WHAT IS BEING ASKED
Below is a listing. Write out exactly its lines between the one holding "April 26, 2022" and the one holding "銀座カラーの脱毛マシン・スタッフ", inclusive.

DATA SUPPLIED
◆ ◆ ◆

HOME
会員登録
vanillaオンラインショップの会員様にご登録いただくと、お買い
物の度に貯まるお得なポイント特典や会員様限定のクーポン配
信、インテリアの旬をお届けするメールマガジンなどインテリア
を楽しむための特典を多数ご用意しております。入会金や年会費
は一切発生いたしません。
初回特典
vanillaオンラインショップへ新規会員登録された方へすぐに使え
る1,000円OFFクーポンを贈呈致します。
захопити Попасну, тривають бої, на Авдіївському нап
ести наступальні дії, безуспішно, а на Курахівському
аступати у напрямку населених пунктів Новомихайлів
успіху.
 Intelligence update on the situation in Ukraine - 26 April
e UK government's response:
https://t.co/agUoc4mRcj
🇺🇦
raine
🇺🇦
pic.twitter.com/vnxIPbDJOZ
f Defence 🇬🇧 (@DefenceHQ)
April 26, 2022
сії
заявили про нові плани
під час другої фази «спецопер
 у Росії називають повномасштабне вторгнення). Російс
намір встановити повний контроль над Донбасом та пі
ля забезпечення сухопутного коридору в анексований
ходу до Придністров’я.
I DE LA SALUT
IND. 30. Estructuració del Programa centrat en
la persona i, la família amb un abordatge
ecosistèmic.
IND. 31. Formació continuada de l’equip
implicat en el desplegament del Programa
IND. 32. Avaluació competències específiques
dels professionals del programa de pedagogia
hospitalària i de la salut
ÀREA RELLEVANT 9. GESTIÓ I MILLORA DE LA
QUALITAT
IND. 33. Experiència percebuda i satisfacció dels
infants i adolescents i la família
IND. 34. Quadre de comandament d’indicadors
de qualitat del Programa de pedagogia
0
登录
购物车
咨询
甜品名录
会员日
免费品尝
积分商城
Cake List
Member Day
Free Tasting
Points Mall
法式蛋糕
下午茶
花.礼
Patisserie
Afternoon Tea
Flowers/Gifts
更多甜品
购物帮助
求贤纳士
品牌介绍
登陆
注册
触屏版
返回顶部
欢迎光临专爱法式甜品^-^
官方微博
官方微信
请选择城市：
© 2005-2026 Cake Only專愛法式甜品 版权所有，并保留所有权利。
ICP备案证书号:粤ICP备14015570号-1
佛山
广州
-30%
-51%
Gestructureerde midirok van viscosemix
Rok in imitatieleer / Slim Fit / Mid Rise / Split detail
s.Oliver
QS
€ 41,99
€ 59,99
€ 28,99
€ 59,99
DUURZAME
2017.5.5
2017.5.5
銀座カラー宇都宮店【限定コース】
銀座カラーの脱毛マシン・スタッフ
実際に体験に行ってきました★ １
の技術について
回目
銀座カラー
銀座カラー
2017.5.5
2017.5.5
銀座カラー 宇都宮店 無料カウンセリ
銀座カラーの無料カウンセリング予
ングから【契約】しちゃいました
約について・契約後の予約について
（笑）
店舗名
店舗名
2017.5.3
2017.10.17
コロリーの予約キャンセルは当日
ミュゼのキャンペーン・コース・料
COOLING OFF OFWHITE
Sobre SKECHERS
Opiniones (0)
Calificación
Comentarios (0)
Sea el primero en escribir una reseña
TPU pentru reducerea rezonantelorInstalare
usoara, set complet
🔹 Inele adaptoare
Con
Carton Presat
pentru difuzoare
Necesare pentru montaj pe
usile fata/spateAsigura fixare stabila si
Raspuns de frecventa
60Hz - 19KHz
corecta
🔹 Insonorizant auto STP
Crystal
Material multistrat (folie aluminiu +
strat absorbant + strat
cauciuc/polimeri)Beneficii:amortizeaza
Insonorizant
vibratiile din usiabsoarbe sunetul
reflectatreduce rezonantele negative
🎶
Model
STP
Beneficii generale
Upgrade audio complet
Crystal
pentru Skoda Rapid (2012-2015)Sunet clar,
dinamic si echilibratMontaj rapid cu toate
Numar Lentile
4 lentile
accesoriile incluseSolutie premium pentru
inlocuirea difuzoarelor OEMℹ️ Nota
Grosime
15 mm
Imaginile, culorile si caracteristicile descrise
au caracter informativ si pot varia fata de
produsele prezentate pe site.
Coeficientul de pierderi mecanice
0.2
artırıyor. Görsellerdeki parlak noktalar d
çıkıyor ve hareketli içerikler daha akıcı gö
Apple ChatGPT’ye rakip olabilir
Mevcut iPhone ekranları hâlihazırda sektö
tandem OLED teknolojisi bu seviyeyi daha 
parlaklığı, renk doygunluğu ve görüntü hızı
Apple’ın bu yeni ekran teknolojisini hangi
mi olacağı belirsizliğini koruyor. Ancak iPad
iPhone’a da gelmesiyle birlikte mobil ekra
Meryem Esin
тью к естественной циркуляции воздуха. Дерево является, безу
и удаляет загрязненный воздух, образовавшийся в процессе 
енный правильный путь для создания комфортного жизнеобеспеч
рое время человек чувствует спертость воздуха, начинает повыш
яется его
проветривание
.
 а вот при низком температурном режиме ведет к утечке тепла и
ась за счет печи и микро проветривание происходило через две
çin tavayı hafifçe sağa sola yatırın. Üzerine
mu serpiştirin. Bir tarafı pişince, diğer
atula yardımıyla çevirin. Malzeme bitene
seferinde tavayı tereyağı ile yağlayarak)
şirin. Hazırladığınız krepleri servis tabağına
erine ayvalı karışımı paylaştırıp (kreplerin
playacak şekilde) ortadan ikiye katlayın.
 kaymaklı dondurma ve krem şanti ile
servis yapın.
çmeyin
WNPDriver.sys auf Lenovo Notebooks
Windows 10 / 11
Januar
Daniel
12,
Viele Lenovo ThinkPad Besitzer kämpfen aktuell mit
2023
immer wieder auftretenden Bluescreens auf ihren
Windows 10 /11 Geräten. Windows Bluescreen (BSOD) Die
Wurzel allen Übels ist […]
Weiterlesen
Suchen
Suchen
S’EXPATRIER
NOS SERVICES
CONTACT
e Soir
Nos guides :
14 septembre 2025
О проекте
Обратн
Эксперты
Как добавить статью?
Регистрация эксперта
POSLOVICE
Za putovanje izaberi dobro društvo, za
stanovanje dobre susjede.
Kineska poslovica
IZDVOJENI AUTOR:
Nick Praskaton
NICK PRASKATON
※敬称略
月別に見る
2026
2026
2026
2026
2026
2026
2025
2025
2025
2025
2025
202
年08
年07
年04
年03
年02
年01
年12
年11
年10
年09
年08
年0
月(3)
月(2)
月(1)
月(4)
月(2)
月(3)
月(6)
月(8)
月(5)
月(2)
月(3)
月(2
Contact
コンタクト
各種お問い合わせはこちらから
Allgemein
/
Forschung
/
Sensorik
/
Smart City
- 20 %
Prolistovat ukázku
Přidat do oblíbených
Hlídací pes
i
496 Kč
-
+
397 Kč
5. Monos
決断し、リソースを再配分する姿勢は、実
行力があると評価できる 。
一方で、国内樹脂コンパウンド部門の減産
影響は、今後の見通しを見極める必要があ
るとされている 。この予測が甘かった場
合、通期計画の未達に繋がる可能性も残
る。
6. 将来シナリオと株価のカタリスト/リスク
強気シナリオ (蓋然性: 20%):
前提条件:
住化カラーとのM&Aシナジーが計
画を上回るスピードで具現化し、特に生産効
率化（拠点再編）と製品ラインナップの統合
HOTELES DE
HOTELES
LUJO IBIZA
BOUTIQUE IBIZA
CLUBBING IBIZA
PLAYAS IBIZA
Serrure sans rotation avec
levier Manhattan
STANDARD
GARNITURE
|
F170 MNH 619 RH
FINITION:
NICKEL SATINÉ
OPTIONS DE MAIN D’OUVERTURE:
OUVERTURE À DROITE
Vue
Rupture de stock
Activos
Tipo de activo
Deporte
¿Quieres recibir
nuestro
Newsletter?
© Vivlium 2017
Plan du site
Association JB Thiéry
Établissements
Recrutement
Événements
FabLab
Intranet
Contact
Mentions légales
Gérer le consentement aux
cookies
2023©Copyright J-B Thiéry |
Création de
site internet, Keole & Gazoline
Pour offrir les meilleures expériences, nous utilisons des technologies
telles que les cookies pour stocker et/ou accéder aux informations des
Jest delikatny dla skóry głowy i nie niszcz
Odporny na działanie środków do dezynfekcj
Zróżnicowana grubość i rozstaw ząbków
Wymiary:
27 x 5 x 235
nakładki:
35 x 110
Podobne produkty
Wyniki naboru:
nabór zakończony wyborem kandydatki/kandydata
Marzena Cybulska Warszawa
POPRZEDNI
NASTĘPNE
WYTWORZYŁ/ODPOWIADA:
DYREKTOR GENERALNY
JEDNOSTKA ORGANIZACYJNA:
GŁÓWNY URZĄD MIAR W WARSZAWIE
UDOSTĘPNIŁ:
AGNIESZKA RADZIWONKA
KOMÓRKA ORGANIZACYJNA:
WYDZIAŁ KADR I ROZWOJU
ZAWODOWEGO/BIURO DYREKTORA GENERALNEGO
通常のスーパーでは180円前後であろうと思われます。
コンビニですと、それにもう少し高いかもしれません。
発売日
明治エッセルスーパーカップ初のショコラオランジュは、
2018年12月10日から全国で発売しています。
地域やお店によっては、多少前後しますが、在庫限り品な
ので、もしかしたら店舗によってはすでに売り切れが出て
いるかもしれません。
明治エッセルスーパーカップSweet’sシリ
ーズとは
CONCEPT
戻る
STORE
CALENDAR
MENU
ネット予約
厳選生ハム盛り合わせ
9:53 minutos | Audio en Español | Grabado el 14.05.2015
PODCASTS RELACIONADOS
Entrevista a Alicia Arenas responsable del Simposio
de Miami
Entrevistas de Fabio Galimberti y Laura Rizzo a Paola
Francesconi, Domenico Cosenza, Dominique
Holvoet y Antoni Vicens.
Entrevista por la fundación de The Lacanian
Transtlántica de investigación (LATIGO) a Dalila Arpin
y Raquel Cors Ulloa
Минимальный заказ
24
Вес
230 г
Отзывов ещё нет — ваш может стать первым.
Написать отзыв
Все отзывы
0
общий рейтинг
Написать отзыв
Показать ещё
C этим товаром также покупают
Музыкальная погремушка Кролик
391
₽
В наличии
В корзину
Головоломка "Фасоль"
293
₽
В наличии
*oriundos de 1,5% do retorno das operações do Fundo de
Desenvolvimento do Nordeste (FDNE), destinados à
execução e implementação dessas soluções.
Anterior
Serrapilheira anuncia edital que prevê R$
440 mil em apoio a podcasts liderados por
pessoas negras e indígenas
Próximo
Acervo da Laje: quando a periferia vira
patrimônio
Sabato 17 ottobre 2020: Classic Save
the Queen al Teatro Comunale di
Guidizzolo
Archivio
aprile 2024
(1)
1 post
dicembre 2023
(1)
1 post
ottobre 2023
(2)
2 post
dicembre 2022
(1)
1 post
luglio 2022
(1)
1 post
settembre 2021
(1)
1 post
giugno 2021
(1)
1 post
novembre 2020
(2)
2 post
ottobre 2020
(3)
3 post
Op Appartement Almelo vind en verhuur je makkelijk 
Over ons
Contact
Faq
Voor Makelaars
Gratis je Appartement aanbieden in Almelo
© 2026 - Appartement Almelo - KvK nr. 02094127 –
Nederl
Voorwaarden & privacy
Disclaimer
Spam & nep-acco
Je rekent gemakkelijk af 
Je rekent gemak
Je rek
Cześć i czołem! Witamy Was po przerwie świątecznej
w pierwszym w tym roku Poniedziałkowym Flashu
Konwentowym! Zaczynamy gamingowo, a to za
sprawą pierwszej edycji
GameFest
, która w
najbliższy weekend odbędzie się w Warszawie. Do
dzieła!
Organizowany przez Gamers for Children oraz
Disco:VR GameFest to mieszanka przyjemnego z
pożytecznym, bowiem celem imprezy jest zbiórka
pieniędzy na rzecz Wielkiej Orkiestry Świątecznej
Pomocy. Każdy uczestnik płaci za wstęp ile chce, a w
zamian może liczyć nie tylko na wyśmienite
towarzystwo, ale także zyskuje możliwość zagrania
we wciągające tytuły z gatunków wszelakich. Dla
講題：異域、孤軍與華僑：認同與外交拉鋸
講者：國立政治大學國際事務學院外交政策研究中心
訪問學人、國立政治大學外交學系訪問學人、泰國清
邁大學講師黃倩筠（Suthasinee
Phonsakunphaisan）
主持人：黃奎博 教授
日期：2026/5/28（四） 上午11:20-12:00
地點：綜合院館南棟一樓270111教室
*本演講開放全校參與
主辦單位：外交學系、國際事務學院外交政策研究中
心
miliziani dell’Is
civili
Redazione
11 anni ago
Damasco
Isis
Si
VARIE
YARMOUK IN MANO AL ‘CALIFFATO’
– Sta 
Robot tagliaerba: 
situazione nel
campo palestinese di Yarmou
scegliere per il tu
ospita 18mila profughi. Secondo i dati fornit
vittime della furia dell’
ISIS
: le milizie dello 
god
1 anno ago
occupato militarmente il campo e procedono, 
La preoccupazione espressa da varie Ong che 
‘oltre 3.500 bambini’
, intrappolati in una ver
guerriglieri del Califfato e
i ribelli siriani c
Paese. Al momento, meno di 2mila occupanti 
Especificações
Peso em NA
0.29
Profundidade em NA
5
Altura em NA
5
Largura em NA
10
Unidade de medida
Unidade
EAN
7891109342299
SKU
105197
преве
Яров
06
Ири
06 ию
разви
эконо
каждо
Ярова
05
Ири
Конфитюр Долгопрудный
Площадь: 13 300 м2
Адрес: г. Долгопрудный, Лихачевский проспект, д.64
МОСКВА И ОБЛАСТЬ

◆ ◆ ◆

RESULT OF THE EXERCISE
April 26, 2022
сії
заявили про нові плани
під час другої фази «спецопер
 у Росії називають повномасштабне вторгнення). Російс
намір встановити повний контроль над Донбасом та пі
ля забезпечення сухопутного коридору в анексований
ходу до Придністров’я.
I DE LA SALUT
IND. 30. Estructuració del Programa centrat en
la persona i, la família amb un abordatge
ecosistèmic.
IND. 31. Formació continuada de l’equip
implicat en el desplegament del Programa
IND. 32. Avaluació competències específiques
dels professionals del programa de pedagogia
hospitalària i de la salut
ÀREA RELLEVANT 9. GESTIÓ I MILLORA DE LA
QUALITAT
IND. 33. Experiència percebuda i satisfacció dels
infants i adolescents i la família
IND. 34. Quadre de comandament d’indicadors
de qualitat del Programa de pedagogia
0
登录
购物车
咨询
甜品名录
会员日
免费品尝
积分商城
Cake List
Member Day
Free Tasting
Points Mall
法式蛋糕
下午茶
花.礼
Patisserie
Afternoon Tea
Flowers/Gifts
更多甜品
购物帮助
求贤纳士
品牌介绍
登陆
注册
触屏版
返回顶部
欢迎光临专爱法式甜品^-^
官方微博
官方微信
请选择城市：
© 2005-2026 Cake Only專愛法式甜品 版权所有，并保留所有权利。
ICP备案证书号:粤ICP备14015570号-1
佛山
广州
-30%
-51%
Gestructureerde midirok van viscosemix
Rok in imitatieleer / Slim Fit / Mid Rise / Split detail
s.Oliver
QS
€ 41,99
€ 59,99
€ 28,99
€ 59,99
DUURZAME
2017.5.5
2017.5.5
銀座カラー宇都宮店【限定コース】
銀座カラーの脱毛マシン・スタッフ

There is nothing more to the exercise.